Congresso defende no STF validade da Lei da Dosimetria para condenados do 8 de Janeiro

 

Câmara e Senado pedem derrubada de decisão de Alexandre de Moraes que suspendeu norma sobre redução de penas

A Câmara dos Deputados e o Senado Federal defenderam, nesta segunda-feira (18), a constitucionalidade da chamada Lei da Dosimetria, norma que permite a redução das penas de condenados pelos atos golpistas de 8 de janeiro de 2023, entre eles o ex-presidente Jair Bolsonaro.

As manifestações foram encaminhadas ao Supremo Tribunal Federal após o ministro Alexandre de Moraes, relator do caso, determinar a suspensão da aplicação da lei até o julgamento definitivo sobre sua constitucionalidade pela Corte.

Em sua manifestação, o Senado argumentou que a decisão individual do ministro deve ser revertida pelo plenário do STF. Segundo a advocacia da Casa, a suspensão da norma produz efeitos considerados “graves e potencialmente irreversíveis”.

De acordo com o documento enviado ao Supremo, a interrupção da validade da lei impede que condenados tenham acesso a uma legislação mais benéfica já em vigor, submetendo-os provisoriamente a regras mais rígidas de progressão de pena.

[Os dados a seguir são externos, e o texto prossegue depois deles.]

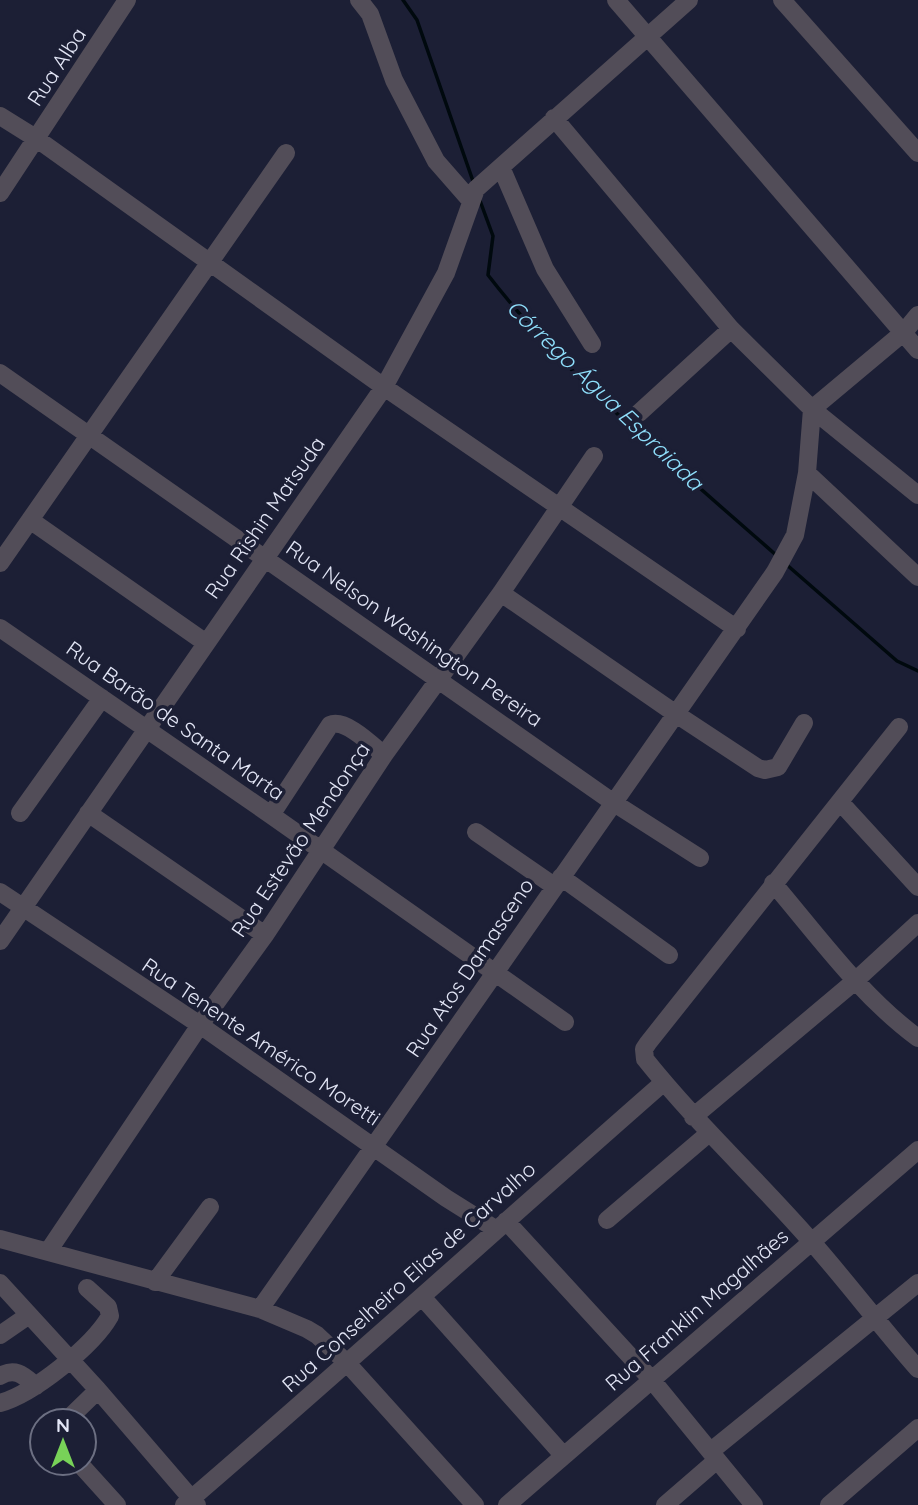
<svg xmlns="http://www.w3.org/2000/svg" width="918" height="1505" font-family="Quicksand,sans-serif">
  <rect width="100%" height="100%" fill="#1c1f35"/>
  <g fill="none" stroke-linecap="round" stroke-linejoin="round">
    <path stroke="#00090e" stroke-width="3.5" d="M403 0 417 20 474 184
      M479 198 493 236 488 275C568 379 678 468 776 555
      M787 565 897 661 918 671"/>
    <path stroke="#524d58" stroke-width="18" d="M359 0 370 14 394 80 436 161 471 201
      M616 0 918 350
      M782 0 918 153
      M0 116 37 139 384 387 737 629
      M554 118 731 329 812 409 918 495
      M501 167 545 269 592 344
      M0 193 127 0
      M0 373 614 803 700 858
      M812 409 904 332 918 315
      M639 413 731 329
      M807 473 918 577
      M30 520 206 643
      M0 563 286 153
      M501 593 676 714 758 768 765 770 778 767 804 723
      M0 628 271 815 565 1022
      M899 727 648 1043 644 1049 645 1059C697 1124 757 1179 811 1241 848 1283 881 1327 918 1369
      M841 803 918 887
      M20 813 102 698
      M88 813 265 935
      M271 815 330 725C345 718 372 745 384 755
      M476 832 554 886
      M561 877 669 955
      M773 883C819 937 861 996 918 1038
      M0 892 200 1025 446 1198 497 1230
      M0 941 384 387 446 273 476 189 689 0
      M693 1117 855 981 918 923
      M607 1220 708 1134
      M506 1221 651 1379 754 1505
      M0 1239 260 1309 307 1329 317 1335 347 1363 475 1505
      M49 1250 200 1025 265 935 384 755 501 593 594 456
      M155 1282 210 1207
      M0 1283 98 1390 197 1505
      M423 1298 563 1455
      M260 1309 775 572 795 535 807 473 812 409
      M0 1335 29 1315
      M0 1376C16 1367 24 1376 36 1386
      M0 1403C33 1394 93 1346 110 1316L108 1307 87 1288
      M66 1421 98 1390
      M711 1451 918 1283
      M79 1463 117 1505
      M184 1505C346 1366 503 1223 664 1082
      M507 1505 918 1150
      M665 1505 717 1460
      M829 1505 918 1428"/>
  </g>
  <g text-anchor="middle" stroke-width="7" stroke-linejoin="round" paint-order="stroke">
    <g font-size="21" fill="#e3e6f6" stroke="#1c1f35">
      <text transform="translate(57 67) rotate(-57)" y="7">Rua Alba</text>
      <text transform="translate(265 518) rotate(-55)" y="7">Rua Rishin Matsuda</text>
      <text transform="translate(414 634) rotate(35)" y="7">Rua Nelson Washington Pereira</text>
      <text transform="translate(175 721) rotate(35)" y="7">Rua Barão de Santa Marta</text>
      <text transform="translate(301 840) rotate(-56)" y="7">Rua Estevão Mendonça</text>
      <text transform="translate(470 968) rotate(-56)" y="7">Rua Atos Damasceno</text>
      <text transform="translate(261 1042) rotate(34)" y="7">Rua Tenente Américo Moretti</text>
      <text transform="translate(409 1277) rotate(-42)" y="7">Rua Conselheiro Elias de Carvalho</text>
      <text transform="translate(697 1310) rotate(-41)" y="7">Rua Franklin Magalhães</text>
    </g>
    <g font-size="23" font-style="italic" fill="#8edefa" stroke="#1c1f35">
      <text transform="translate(605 395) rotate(44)" y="8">Córrego Água Espraiada</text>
    </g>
  </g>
  <g transform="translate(63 1442)"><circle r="33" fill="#1c1f35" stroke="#6c6f82" stroke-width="2"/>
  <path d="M0-5L12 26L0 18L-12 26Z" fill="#78d258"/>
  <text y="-10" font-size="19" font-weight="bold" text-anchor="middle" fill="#e3e6f6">N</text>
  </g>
</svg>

A Câmara dos Deputados também sustentou a legitimidade da atuação do Congresso Nacional no processo legislativo. A Casa afirmou que o Parlamento possui competência constitucional para deliberar sobre vetos presidenciais e dar a palavra final sobre a manutenção ou derrubada dessas decisões.

A controvérsia teve início após o Congresso derrubar o veto do presidente Luiz Inácio Lula da Silva ao projeto que trata da dosimetria das penas relacionadas aos atos de 8 de janeiro.

Pelo menos três ações questionando a validade da norma foram apresentadas ao STF. Os processos foram protocolados pela Federação PSOL-Rede, pela Federação PT-PCdoB-PV e pela Associação Brasileira de Imprensa.

A expectativa é que o tema seja analisado ainda neste mês pelo plenário da Corte, que deverá decidir se a lei permanecerá válida ou se será considerada inconstitucional.